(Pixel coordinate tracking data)
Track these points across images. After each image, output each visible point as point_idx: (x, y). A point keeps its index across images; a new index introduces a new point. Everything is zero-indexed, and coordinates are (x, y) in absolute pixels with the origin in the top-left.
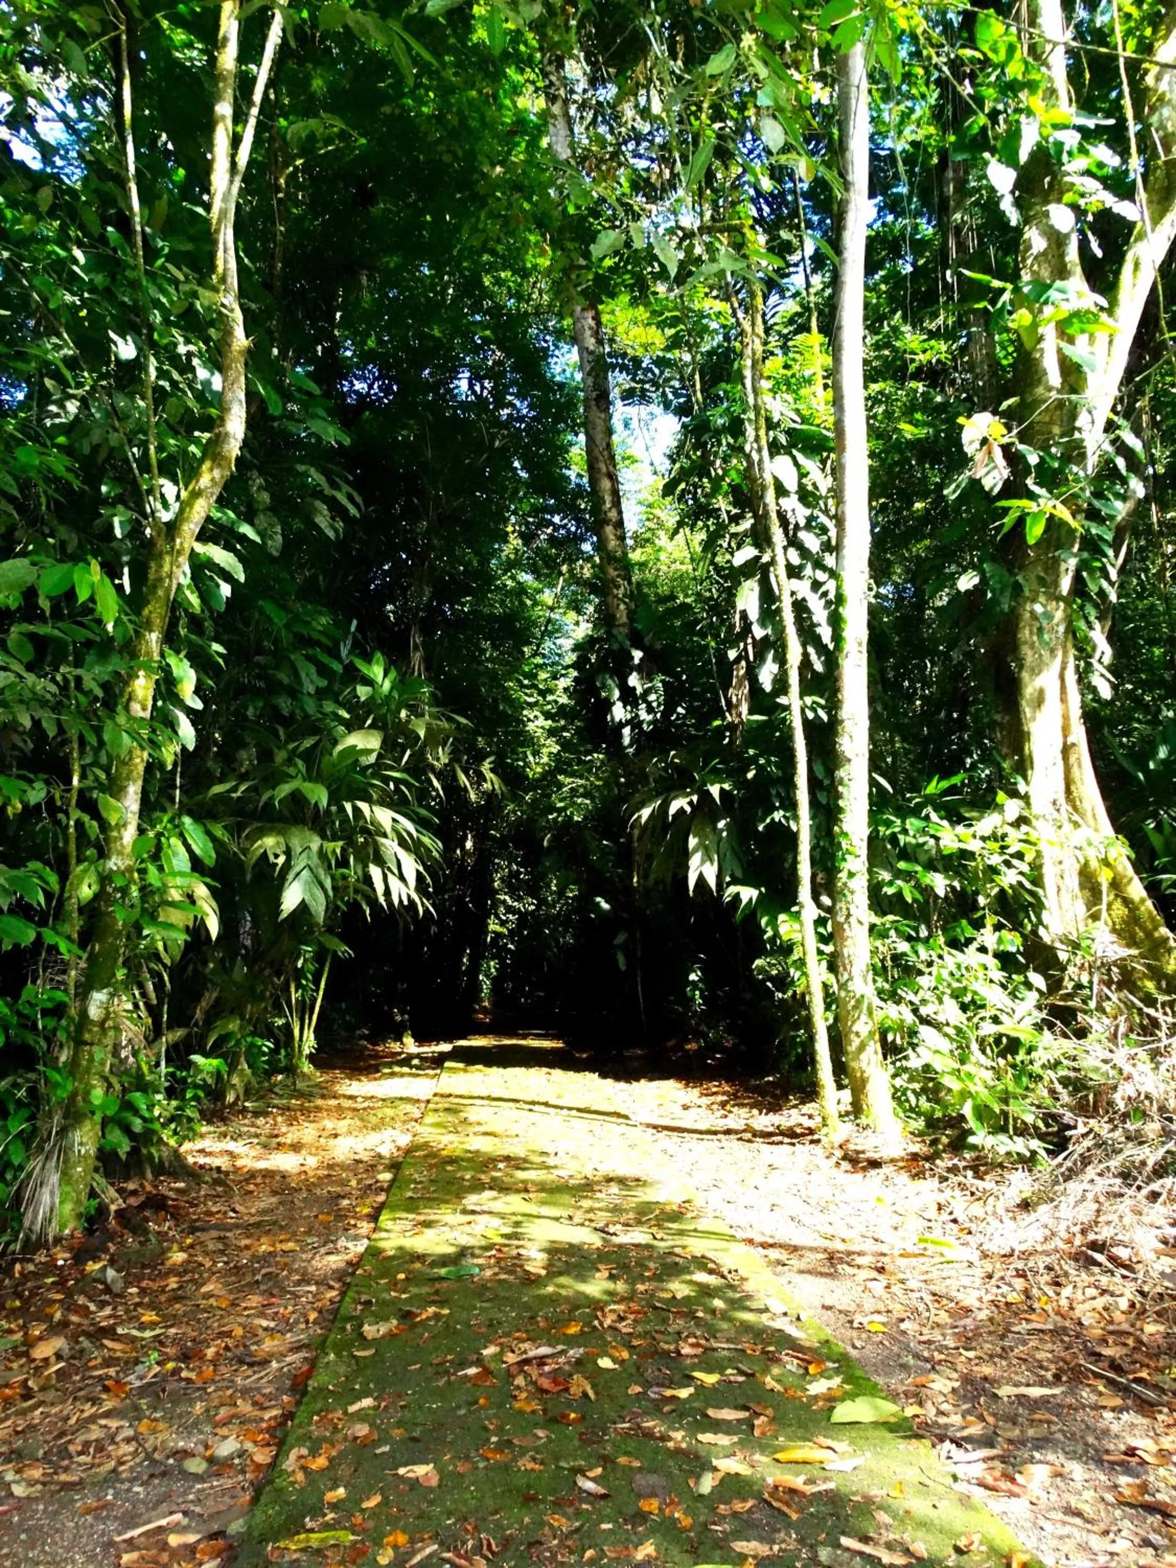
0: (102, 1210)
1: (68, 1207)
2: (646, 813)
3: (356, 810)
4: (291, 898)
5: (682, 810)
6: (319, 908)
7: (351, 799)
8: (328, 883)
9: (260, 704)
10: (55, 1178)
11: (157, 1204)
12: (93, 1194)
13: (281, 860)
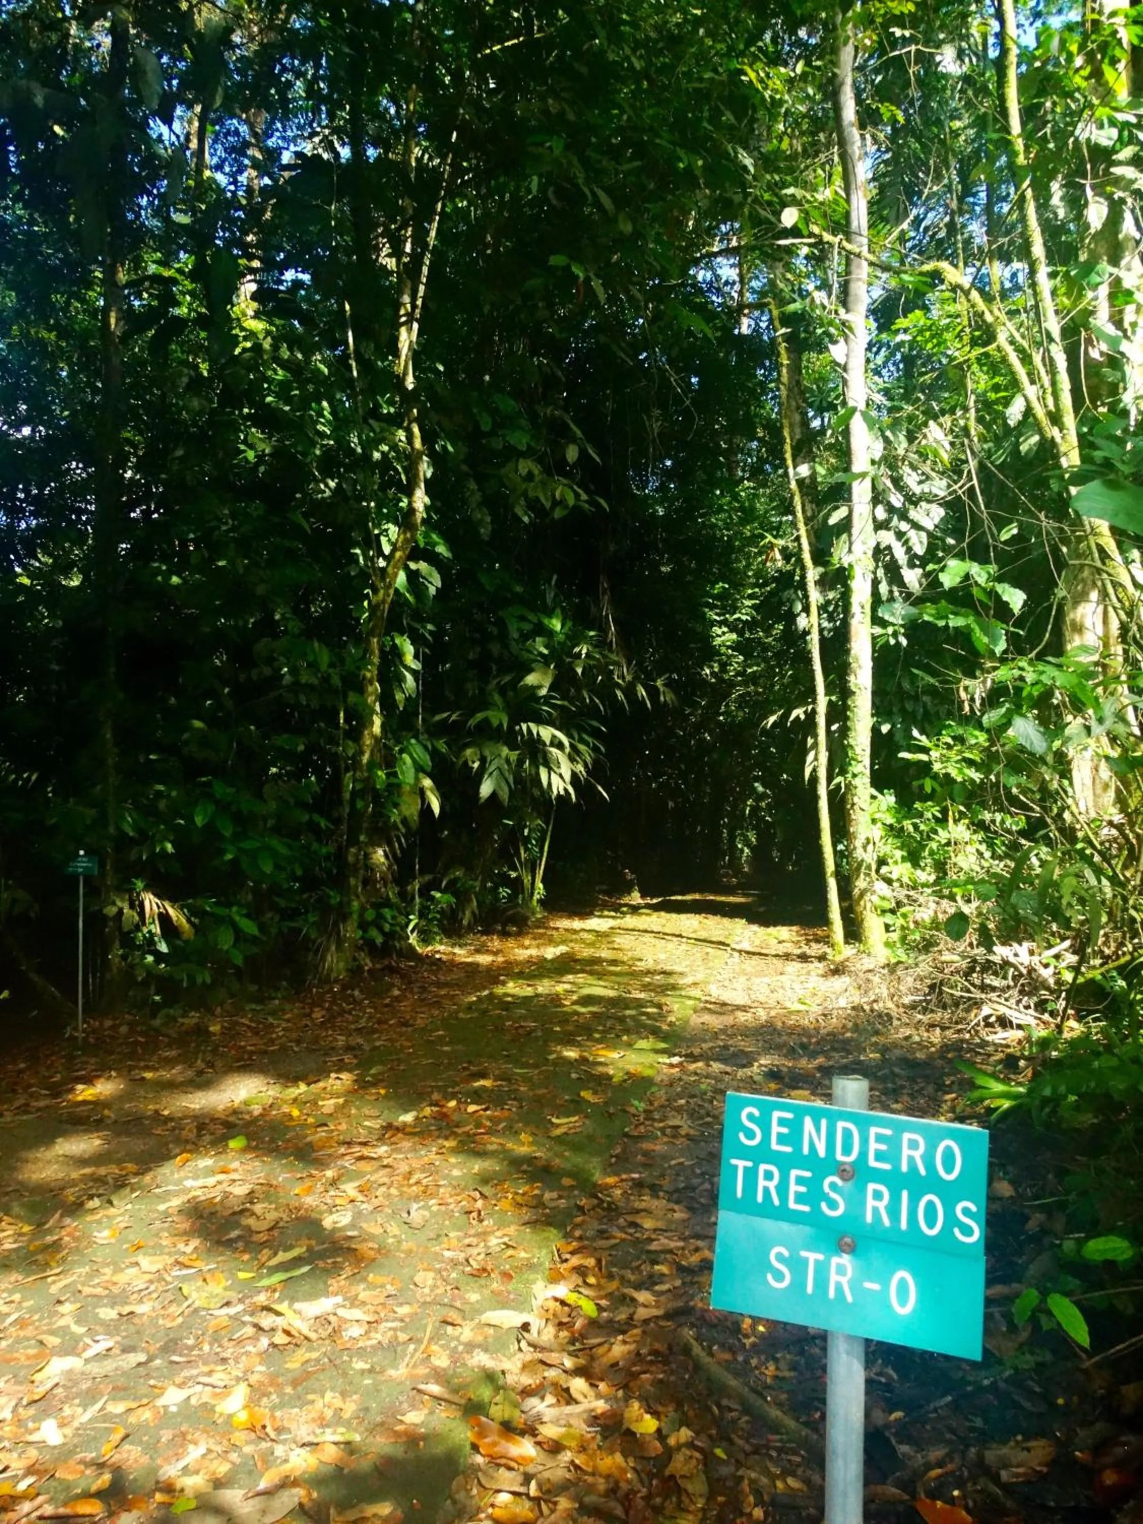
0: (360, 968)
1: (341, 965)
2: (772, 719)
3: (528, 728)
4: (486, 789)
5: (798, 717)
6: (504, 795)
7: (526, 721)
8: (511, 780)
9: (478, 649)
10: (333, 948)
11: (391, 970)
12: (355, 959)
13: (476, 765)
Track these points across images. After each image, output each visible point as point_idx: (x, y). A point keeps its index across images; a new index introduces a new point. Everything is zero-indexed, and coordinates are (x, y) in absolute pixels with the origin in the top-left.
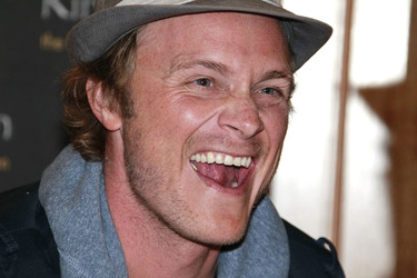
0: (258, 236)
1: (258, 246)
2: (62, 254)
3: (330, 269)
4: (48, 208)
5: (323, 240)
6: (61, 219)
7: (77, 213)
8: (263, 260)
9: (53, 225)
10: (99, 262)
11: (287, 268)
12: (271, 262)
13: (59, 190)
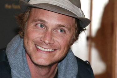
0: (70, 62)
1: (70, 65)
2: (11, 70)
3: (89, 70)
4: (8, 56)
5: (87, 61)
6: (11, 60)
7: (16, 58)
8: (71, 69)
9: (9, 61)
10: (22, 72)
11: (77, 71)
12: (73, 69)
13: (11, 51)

> _DIRECTIONS FOR THIS TASK_
Write out verbatim the stretch of the items from the start through the line containing "5: (798, 717)", including that line, and leave out the pictures.

> _TASK RESPONSE_
Track these points across images. After each image, output each visible point as point_idx: (x, y). A point keeps its index across images; a new index introduces a new point. Everything is zero-indexed, and coordinates are (x, y) in absolute pixels with the origin in the top-left.
0: (102, 1210)
1: (68, 1207)
2: (646, 813)
3: (356, 810)
4: (291, 898)
5: (682, 810)
6: (319, 908)
7: (351, 799)
8: (328, 883)
9: (260, 704)
10: (55, 1178)
11: (157, 1204)
12: (93, 1194)
13: (281, 860)
0: (360, 968)
1: (341, 965)
2: (772, 719)
3: (528, 728)
4: (486, 789)
5: (798, 717)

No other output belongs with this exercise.